*TEXT SEGMENT*.
-=-=-

2006 Environmental Performance Index (EPI)

The Pilot 2006 Environmental Performance Index (EPI) centers on two broad environmental protection objectives: (1) reducing environmental stresses on human health, and (2) promoting ecosystem vitality and sound natural resource management. Environmental health and ecosystem vitality are gauged using sixteen indicators tracked in six policy categories: Environmental Health, Air Quality, Water Resources, Productive Natural Resources, Biodiversity and Habitat, and Sustainable Energy. The Pilot 2006 EPI utilizes a proximity-to-target methodology focused on a core set of environmental outcomes linked to policy goals.


2005 Environmental Sustainability Index (ESI)

The fourth edition of this widely acclaimed internationally comparative index, the 2005 ESI assesses the relative sustainability of 146 countries across multiple dimensions. The ESI Web site provides access to the 2005 ESI report and data, as well as an archive of earlier versions.

-=-=-

*INFORMATION SHOWN*.
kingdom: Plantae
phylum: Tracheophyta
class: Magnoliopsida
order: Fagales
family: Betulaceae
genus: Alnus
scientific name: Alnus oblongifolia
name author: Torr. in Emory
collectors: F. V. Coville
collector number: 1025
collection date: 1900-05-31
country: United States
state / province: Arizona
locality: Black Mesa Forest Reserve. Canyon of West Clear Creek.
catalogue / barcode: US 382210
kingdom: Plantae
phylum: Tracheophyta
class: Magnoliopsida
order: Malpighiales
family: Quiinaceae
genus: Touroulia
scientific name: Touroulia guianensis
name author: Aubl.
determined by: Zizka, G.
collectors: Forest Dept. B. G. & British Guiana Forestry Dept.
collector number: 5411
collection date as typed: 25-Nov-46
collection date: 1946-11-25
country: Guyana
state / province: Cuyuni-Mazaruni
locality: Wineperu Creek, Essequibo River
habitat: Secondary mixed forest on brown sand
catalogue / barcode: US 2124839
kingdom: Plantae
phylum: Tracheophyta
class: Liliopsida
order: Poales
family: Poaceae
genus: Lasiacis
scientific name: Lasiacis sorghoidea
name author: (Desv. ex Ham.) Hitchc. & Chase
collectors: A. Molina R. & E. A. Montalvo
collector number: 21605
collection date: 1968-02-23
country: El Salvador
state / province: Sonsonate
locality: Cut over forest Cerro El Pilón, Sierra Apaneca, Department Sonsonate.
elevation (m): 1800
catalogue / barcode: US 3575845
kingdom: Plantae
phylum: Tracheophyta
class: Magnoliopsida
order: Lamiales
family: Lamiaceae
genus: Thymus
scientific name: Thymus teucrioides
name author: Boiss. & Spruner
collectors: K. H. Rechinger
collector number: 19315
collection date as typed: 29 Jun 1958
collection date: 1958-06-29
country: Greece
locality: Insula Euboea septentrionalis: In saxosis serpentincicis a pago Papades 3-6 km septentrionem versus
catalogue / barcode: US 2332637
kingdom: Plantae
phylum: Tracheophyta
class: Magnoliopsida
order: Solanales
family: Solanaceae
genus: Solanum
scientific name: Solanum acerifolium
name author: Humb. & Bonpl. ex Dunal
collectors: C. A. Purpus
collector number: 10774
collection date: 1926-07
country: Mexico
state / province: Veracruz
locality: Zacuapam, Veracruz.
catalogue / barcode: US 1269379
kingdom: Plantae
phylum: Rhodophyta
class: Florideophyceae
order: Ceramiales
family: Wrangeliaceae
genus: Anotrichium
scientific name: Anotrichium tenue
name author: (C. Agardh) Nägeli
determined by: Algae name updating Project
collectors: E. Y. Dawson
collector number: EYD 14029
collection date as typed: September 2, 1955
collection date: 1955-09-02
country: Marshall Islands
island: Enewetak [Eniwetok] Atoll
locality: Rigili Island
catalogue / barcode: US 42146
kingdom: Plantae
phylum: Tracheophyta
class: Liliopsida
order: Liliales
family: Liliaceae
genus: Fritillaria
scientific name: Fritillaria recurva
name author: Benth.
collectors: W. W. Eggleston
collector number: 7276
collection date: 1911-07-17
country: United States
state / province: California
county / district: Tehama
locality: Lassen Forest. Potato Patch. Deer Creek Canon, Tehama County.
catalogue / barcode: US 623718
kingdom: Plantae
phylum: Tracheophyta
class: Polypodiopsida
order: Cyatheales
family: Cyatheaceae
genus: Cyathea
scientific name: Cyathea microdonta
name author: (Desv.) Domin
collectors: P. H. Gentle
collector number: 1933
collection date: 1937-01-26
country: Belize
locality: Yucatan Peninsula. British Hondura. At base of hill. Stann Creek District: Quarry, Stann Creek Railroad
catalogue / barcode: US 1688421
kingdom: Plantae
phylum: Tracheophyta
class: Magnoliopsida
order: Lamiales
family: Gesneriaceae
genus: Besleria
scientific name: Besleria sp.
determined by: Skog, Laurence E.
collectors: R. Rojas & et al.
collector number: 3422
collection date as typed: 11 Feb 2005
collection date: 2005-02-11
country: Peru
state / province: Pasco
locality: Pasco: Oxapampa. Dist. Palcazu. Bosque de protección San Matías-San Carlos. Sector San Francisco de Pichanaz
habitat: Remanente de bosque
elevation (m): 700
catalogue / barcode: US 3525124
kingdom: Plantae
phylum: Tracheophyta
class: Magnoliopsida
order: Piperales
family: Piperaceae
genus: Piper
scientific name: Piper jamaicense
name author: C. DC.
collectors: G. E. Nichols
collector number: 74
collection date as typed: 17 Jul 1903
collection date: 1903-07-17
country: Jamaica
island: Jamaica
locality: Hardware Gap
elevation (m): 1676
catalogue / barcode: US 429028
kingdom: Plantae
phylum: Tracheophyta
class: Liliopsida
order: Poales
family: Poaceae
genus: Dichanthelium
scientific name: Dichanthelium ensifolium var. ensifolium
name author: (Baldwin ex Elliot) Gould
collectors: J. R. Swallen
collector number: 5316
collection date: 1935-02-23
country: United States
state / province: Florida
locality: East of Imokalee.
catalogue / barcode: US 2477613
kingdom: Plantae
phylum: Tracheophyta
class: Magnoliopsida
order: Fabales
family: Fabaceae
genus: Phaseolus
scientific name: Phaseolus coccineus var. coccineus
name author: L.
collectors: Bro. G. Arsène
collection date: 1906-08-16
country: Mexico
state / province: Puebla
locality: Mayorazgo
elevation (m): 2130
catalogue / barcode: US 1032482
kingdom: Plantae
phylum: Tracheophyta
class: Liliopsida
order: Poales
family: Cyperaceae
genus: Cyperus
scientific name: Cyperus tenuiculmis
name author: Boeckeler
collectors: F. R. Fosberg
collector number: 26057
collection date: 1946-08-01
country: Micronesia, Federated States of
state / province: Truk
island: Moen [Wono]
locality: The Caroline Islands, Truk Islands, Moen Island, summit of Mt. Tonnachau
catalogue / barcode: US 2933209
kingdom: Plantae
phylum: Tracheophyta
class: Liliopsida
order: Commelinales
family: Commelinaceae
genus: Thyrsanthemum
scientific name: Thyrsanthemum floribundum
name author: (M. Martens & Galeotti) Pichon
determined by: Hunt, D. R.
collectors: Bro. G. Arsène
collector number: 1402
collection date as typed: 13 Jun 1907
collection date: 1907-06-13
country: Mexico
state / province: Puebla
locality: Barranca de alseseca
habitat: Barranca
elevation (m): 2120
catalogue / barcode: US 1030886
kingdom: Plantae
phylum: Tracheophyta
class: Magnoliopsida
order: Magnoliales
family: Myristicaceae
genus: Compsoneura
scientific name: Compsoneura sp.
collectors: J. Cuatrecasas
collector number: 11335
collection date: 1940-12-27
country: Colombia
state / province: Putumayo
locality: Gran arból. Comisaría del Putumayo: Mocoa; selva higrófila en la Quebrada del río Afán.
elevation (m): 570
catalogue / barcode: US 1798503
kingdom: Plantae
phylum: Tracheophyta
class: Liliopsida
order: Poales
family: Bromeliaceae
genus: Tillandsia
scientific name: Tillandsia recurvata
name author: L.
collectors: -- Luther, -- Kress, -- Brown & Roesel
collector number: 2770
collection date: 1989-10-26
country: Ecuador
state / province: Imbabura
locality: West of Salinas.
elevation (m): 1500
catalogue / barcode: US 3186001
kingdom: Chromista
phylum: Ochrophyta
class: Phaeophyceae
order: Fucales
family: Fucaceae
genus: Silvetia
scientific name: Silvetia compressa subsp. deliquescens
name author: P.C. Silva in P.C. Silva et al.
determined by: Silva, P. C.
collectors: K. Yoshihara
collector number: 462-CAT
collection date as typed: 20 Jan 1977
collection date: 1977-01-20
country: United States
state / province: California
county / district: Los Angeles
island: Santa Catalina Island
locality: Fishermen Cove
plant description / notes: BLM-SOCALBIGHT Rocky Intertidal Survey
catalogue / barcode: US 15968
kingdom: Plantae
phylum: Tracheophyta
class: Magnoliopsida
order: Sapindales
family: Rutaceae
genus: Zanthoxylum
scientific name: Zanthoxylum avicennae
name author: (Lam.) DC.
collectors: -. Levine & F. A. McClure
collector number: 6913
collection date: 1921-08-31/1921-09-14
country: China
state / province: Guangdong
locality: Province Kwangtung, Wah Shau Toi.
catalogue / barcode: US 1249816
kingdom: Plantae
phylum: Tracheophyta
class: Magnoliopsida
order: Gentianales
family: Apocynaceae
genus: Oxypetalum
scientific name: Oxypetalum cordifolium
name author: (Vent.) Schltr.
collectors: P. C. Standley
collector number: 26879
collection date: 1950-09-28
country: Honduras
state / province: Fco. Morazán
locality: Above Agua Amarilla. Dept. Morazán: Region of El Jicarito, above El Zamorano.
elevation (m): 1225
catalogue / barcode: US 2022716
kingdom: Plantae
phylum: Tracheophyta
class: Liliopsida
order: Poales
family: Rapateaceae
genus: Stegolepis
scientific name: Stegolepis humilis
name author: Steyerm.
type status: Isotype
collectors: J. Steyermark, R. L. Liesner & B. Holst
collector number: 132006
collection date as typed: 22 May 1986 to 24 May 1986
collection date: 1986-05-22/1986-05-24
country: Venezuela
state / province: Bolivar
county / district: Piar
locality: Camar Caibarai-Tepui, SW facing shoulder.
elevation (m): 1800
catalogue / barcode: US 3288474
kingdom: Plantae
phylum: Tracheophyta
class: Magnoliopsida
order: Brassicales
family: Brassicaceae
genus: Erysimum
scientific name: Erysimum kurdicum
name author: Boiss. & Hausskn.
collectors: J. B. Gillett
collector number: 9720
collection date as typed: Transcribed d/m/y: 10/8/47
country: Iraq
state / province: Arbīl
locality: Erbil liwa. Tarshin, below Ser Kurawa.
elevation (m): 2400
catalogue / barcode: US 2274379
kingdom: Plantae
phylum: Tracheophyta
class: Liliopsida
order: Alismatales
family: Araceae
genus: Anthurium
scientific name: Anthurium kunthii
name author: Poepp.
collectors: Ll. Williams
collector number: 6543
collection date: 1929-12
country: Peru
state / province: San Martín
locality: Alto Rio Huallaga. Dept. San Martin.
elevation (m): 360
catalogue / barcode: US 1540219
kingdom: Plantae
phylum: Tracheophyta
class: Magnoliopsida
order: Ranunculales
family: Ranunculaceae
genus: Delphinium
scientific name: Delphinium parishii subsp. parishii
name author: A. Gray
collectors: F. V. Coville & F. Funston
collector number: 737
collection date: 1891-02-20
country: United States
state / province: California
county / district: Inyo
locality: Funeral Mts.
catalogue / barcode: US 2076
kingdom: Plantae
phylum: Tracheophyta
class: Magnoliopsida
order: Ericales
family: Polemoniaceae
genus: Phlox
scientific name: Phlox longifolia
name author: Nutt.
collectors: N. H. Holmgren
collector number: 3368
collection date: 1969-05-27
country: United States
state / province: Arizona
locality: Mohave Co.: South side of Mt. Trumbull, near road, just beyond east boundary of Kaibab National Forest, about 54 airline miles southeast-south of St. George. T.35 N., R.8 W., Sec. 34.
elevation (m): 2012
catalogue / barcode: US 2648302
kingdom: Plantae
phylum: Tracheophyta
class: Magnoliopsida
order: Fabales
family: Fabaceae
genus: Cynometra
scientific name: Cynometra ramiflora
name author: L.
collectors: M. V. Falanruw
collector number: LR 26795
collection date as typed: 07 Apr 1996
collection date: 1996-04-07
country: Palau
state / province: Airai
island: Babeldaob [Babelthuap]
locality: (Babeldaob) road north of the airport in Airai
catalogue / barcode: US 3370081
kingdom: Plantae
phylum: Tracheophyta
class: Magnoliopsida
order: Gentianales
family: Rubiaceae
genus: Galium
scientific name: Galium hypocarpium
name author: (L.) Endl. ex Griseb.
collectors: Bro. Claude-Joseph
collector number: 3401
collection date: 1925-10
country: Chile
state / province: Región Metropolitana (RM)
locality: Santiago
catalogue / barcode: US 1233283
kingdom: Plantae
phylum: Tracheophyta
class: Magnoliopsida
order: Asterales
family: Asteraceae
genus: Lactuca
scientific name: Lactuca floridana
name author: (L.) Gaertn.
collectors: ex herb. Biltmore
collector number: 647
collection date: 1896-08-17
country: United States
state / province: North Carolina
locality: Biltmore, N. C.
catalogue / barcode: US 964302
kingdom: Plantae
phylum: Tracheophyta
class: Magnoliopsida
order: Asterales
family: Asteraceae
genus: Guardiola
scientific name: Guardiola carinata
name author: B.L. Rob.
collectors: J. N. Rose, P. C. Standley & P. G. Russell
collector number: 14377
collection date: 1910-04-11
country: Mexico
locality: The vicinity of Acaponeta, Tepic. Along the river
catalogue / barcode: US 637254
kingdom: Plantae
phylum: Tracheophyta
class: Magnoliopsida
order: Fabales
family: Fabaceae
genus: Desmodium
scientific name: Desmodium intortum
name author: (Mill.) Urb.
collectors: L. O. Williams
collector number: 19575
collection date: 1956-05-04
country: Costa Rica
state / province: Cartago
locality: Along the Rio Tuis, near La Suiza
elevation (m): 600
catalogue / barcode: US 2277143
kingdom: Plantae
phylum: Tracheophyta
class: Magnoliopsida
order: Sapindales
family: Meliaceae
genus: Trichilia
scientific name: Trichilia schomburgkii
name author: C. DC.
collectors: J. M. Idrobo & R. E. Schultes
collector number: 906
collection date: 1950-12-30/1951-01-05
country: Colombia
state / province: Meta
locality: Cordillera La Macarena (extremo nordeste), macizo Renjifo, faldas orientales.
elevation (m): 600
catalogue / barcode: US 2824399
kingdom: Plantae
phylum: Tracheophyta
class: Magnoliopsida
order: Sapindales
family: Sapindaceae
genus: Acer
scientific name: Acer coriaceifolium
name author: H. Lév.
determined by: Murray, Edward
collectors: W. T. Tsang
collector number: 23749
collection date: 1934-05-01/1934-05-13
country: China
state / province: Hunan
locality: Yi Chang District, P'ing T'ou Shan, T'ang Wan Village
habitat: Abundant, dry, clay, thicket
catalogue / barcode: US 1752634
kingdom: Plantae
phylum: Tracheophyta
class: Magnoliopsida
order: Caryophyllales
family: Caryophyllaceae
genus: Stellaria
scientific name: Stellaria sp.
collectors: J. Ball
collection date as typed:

-=-=-

*EXERCISES*.
[1] Translate this sentence from the passage on environmental indices into French: "The ESI Web site provides access to the 2005 ESI report and data, as well as an archive of earlier versions."
[2] Carry on the passage on environmental indices from where it stops.

*WRITTEN RESPONSES*.
[1] Le site Web de l'ESI donne accès au rapport et aux données de l'ESI 2005, ainsi qu'à des archives des versions antérieures.

[2]
Compendium of Environmental Sustainability Indicator Collections

This tabular data set represents a compendium of data for 238 countries from four major environmental sustainability indicator efforts: the 2006 Environmental Performance Index (EPI), the 2005 Environmental Sustainability Index (ESI), the 2004 Environmental Vulnerability Index (EVI), the Rio to Johannesburg Dashboard of Sustainable Development Indicators, and the Wellbeing of Nations. The data set is distributed as a large Excel spreadsheet together with accompanying metadata in MS Access and PDF format. 


Natural Resource Management Index (NRMI)

This index was developed for the Millennium Challenge Corporation (MCC), a development assistance arm of the U.S. government. It comprises four indicators: eco-region protection, access to improved water sources, access to improved sanitation, and child mortality.

Population, Landscape, and Climate Estimates (PLACE)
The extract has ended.